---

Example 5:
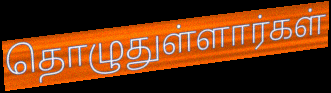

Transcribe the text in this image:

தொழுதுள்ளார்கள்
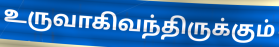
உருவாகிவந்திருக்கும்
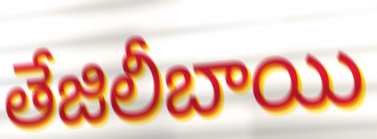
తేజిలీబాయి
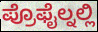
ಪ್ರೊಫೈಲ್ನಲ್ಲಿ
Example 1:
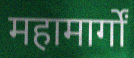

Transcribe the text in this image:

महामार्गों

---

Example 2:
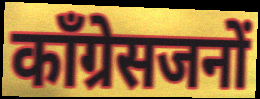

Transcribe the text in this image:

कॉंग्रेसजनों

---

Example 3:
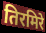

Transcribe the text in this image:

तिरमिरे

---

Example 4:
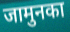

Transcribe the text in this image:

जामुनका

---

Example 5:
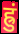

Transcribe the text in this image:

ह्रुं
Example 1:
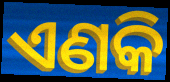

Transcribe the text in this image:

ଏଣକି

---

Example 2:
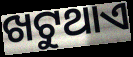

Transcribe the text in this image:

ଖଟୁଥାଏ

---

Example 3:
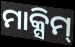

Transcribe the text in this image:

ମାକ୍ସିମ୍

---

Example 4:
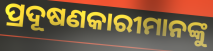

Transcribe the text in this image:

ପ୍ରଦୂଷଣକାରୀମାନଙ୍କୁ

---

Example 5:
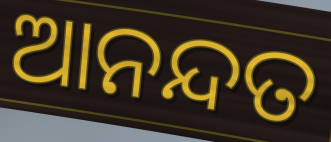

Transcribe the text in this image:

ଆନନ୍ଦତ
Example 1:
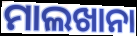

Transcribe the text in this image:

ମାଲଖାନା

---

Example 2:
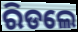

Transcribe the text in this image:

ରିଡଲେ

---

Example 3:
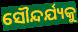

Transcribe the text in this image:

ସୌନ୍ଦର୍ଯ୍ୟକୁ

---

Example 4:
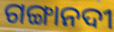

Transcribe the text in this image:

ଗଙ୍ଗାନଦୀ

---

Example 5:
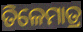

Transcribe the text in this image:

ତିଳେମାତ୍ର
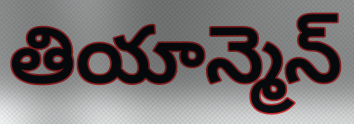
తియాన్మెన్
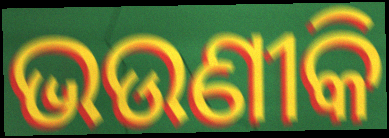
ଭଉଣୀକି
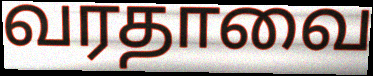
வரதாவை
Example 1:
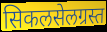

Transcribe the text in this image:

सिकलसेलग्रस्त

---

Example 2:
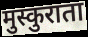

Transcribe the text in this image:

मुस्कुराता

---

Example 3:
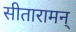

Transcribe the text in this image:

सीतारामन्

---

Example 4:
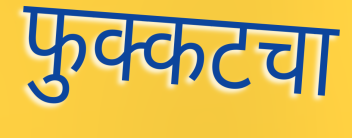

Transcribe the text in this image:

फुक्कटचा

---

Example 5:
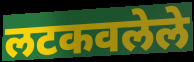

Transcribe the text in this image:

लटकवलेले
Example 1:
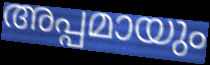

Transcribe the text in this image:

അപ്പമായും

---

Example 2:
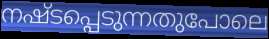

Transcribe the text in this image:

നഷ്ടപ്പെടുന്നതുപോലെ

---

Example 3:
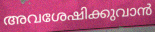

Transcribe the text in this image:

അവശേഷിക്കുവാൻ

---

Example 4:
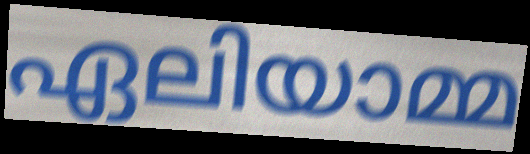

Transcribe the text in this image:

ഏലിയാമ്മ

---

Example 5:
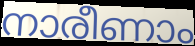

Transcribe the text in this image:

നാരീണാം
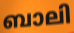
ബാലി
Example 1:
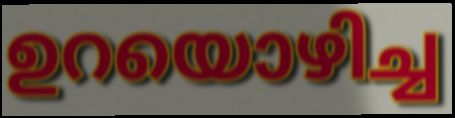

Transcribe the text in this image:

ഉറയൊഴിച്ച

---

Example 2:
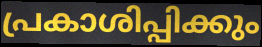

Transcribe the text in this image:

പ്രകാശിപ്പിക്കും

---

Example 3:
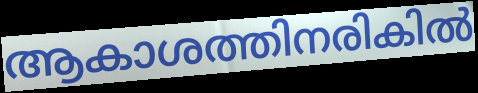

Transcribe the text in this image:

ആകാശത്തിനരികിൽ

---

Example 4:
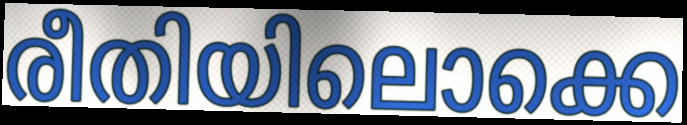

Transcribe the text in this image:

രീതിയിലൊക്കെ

━━━━━━━━━━━━━━━━━━━━━━━━━━━━━━

REQUIREMENT: Omit the pictures and print the listing exactly.

ANSWER SECTION:
---

Example 5:

Transcribe the text in this image:

தொழுதுள்ளார்கள்
உருவாகிவந்திருக்கும்
తేజిలీబాయి
ಪ್ರೊಫೈಲ್ನಲ್ಲಿ
Example 1:

Transcribe the text in this image:

महामार्गों

---

Example 2:

Transcribe the text in this image:

कॉंग्रेसजनों

---

Example 3:

Transcribe the text in this image:

तिरमिरे

---

Example 4:

Transcribe the text in this image:

जामुनका

---

Example 5:

Transcribe the text in this image:

ह्रुं
Example 1:

Transcribe the text in this image:

ଏଣକି

---

Example 2:

Transcribe the text in this image:

ଖଟୁଥାଏ

---

Example 3:

Transcribe the text in this image:

ମାକ୍ସିମ୍

---

Example 4:

Transcribe the text in this image:

ପ୍ରଦୂଷଣକାରୀମାନଙ୍କୁ

---

Example 5:

Transcribe the text in this image:

ଆନନ୍ଦତ
Example 1:

Transcribe the text in this image:

ମାଲଖାନା

---

Example 2:

Transcribe the text in this image:

ରିଡଲେ

---

Example 3:

Transcribe the text in this image:

ସୌନ୍ଦର୍ଯ୍ୟକୁ

---

Example 4:

Transcribe the text in this image:

ଗଙ୍ଗାନଦୀ

---

Example 5:

Transcribe the text in this image:

ତିଳେମାତ୍ର
తియాన్మెన్
ଭଉଣୀକି
வரதாவை
Example 1:

Transcribe the text in this image:

सिकलसेलग्रस्त

---

Example 2:

Transcribe the text in this image:

मुस्कुराता

---

Example 3:

Transcribe the text in this image:

सीतारामन्

---

Example 4:

Transcribe the text in this image:

फुक्कटचा

---

Example 5:

Transcribe the text in this image:

लटकवलेले
Example 1:

Transcribe the text in this image:

അപ്പമായും

---

Example 2:

Transcribe the text in this image:

നഷ്ടപ്പെടുന്നതുപോലെ

---

Example 3:

Transcribe the text in this image:

അവശേഷിക്കുവാൻ

---

Example 4:

Transcribe the text in this image:

ഏലിയാമ്മ

---

Example 5:

Transcribe the text in this image:

നാരീണാം
ബാലി
Example 1:

Transcribe the text in this image:

ഉറയൊഴിച്ച

---

Example 2:

Transcribe the text in this image:

പ്രകാശിപ്പിക്കും

---

Example 3:

Transcribe the text in this image:

ആകാശത്തിനരികിൽ

---

Example 4:

Transcribe the text in this image:

രീതിയിലൊക്കെ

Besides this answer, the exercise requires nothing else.